* _What you are asked to do_
Convert the text read from the pages in the rows below into a Markdown table with two columns, No. and Text, giving each line its own number and leaving out blank lines and the pictures.

* _Material for this task_
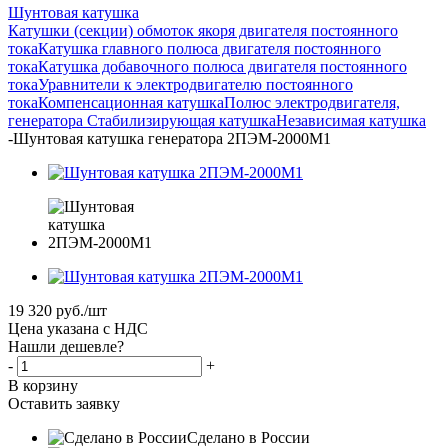
Шунтовая катушка
Катушки (секции) обмоток якоря двигателя постоянного
тока
Катушка главного полюса двигателя постоянного
тока
Катушка добавочного полюса двигателя постоянного
тока
Уравнители к электродвигателю постоянного
тока
Компенсационная катушка
Полюс электродвигателя,
генератора
Стабилизирующая катушка
Независимая катушка
-
Шунтовая катушка генератора 2ПЭМ-2000М1
19 320
руб.
/шт
Цена указана с НДС
Нашли дешевле?
-
+
В корзину
Оставить заявку
Сделано в России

* _Response_
| No. | Text |
|---|---|
| 1 | Шунтовая катушка |
| 2 | Катушки (секции) обмоток якоря двигателя постоянного |
| 3 | тока |
| 4 | Катушка главного полюса двигателя постоянного |
| 5 | тока |
| 6 | Катушка добавочного полюса двигателя постоянного |
| 7 | тока |
| 8 | Уравнители к электродвигателю постоянного |
| 9 | тока |
| 10 | Компенсационная катушка |
| 11 | Полюс электродвигателя, |
| 12 | генератора |
| 13 | Стабилизирующая катушка |
| 14 | Независимая катушка |
| 15 | - |
| 16 | Шунтовая катушка генератора 2ПЭМ-2000М1 |
| 17 | 19 320 |
| 18 | руб. |
| 19 | /шт |
| 20 | Цена указана с НДС |
| 21 | Нашли дешевле? |
| 22 | - |
| 23 | + |
| 24 | В корзину |
| 25 | Оставить заявку |
| 26 | Сделано в России |